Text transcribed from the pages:
◆ ◆ ◆ ◆ ◆
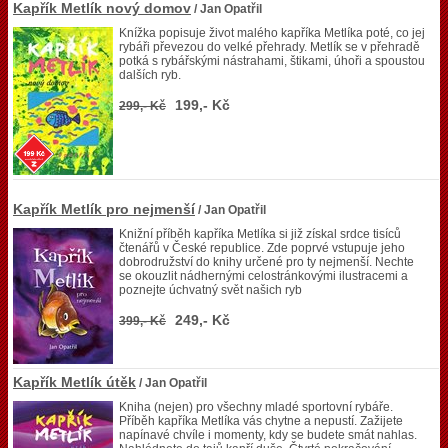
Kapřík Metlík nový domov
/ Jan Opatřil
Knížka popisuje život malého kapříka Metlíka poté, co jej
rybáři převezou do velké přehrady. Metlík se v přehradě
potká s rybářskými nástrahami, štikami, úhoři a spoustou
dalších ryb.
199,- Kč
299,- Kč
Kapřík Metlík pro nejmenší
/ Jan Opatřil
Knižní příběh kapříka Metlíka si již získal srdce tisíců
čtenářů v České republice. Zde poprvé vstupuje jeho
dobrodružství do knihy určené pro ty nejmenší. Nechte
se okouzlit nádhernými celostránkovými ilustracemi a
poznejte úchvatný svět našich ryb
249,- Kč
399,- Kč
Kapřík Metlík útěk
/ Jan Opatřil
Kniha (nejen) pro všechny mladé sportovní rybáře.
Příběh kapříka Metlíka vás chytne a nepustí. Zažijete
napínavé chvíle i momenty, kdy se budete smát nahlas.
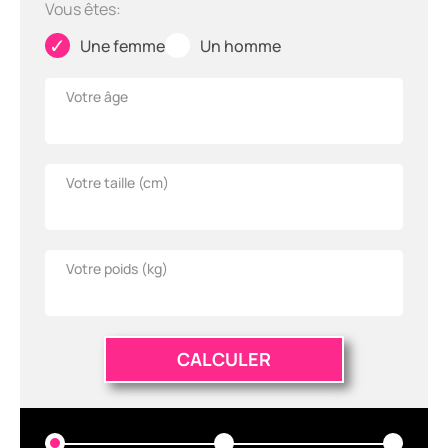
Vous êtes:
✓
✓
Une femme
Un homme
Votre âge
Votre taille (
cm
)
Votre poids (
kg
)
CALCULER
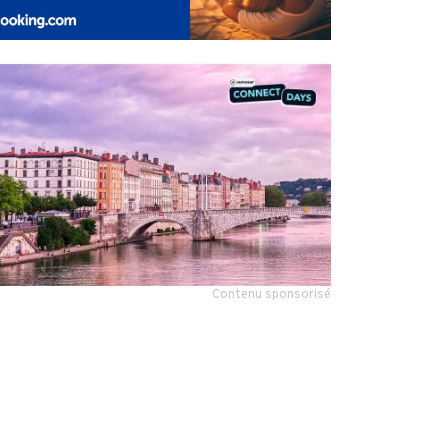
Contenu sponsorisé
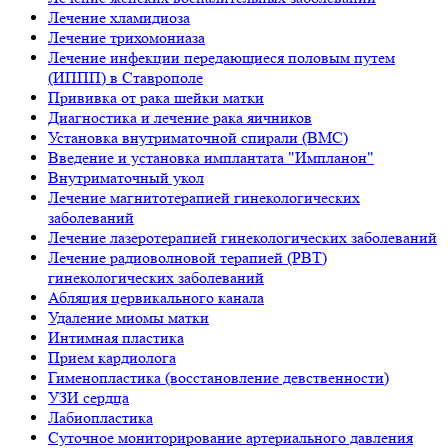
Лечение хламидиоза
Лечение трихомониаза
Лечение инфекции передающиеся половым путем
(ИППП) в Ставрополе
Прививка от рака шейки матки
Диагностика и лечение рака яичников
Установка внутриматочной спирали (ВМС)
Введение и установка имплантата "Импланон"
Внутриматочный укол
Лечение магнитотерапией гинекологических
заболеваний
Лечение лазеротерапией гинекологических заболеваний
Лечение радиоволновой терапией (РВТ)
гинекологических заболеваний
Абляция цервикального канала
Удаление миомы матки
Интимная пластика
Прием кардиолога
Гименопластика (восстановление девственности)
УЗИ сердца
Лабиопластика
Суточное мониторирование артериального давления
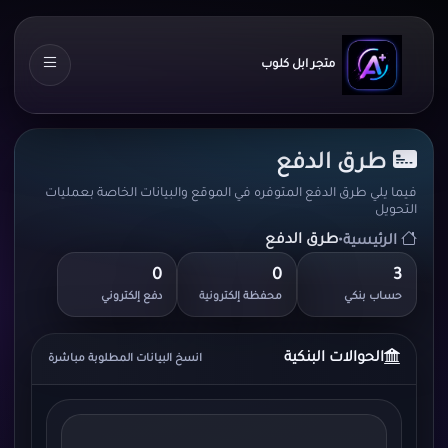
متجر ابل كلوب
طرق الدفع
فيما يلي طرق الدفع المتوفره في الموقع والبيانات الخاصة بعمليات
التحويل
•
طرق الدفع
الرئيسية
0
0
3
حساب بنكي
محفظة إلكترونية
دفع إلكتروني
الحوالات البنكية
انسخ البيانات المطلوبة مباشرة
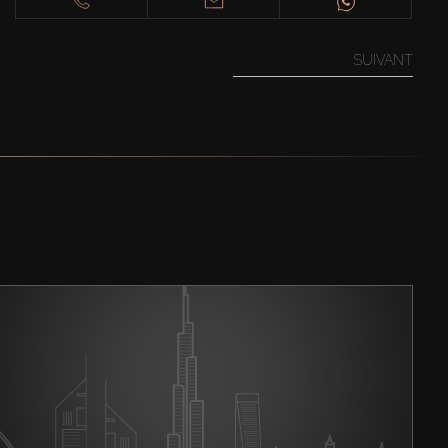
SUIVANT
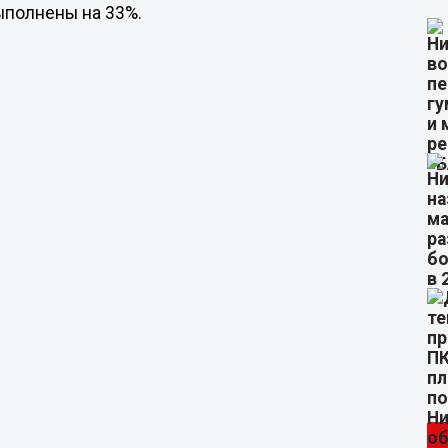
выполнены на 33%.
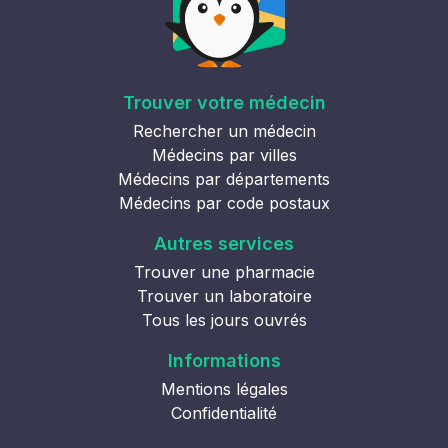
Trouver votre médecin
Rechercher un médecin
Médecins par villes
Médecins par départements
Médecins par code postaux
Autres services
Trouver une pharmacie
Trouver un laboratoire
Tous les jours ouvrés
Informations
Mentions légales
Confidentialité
◆ ◆ ◆ ◆ ◆
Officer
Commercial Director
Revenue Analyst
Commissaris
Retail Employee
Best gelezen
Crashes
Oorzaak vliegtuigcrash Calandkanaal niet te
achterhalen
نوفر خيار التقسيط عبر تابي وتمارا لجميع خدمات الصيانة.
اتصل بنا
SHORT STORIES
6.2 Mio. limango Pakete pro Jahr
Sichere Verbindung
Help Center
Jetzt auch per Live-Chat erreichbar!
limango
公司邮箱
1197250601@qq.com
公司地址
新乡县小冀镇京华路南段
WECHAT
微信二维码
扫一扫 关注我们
◆ ◆ ◆ ◆ ◆
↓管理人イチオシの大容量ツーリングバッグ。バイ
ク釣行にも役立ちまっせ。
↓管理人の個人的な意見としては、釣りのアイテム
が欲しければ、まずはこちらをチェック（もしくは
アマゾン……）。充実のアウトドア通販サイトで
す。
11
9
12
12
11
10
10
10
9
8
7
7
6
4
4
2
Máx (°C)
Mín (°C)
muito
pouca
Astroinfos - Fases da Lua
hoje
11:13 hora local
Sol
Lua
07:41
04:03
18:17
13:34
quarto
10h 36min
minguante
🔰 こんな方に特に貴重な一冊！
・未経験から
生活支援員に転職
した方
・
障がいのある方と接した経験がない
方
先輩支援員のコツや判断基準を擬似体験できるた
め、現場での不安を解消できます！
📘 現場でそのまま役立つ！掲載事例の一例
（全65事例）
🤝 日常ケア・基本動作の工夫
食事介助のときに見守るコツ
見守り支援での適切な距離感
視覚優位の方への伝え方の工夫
◆ ◆ ◆ ◆ ◆
ACTION ITEM: Can you reproduce, word for word, the part of the records that opens with the line containing "Kapřík Metlík nový domov" and closes with the line containing "Contenu sponsorisé", including both of those lines and leaving the pictures out of your answer?

SOLVED PROBLEM:
Kapřík Metlík nový domov
/ Jan Opatřil
Knížka popisuje život malého kapříka Metlíka poté, co jej
rybáři převezou do velké přehrady. Metlík se v přehradě
potká s rybářskými nástrahami, štikami, úhoři a spoustou
dalších ryb.
199,- Kč
299,- Kč
Kapřík Metlík pro nejmenší
/ Jan Opatřil
Knižní příběh kapříka Metlíka si již získal srdce tisíců
čtenářů v České republice. Zde poprvé vstupuje jeho
dobrodružství do knihy určené pro ty nejmenší. Nechte
se okouzlit nádhernými celostránkovými ilustracemi a
poznejte úchvatný svět našich ryb
249,- Kč
399,- Kč
Kapřík Metlík útěk
/ Jan Opatřil
Kniha (nejen) pro všechny mladé sportovní rybáře.
Příběh kapříka Metlíka vás chytne a nepustí. Zažijete
napínavé chvíle i momenty, kdy se budete smát nahlas.
Vous êtes:
✓
✓
Une femme
Un homme
Votre âge
Votre taille (
cm
)
Votre poids (
kg
)
CALCULER
Contenu sponsorisé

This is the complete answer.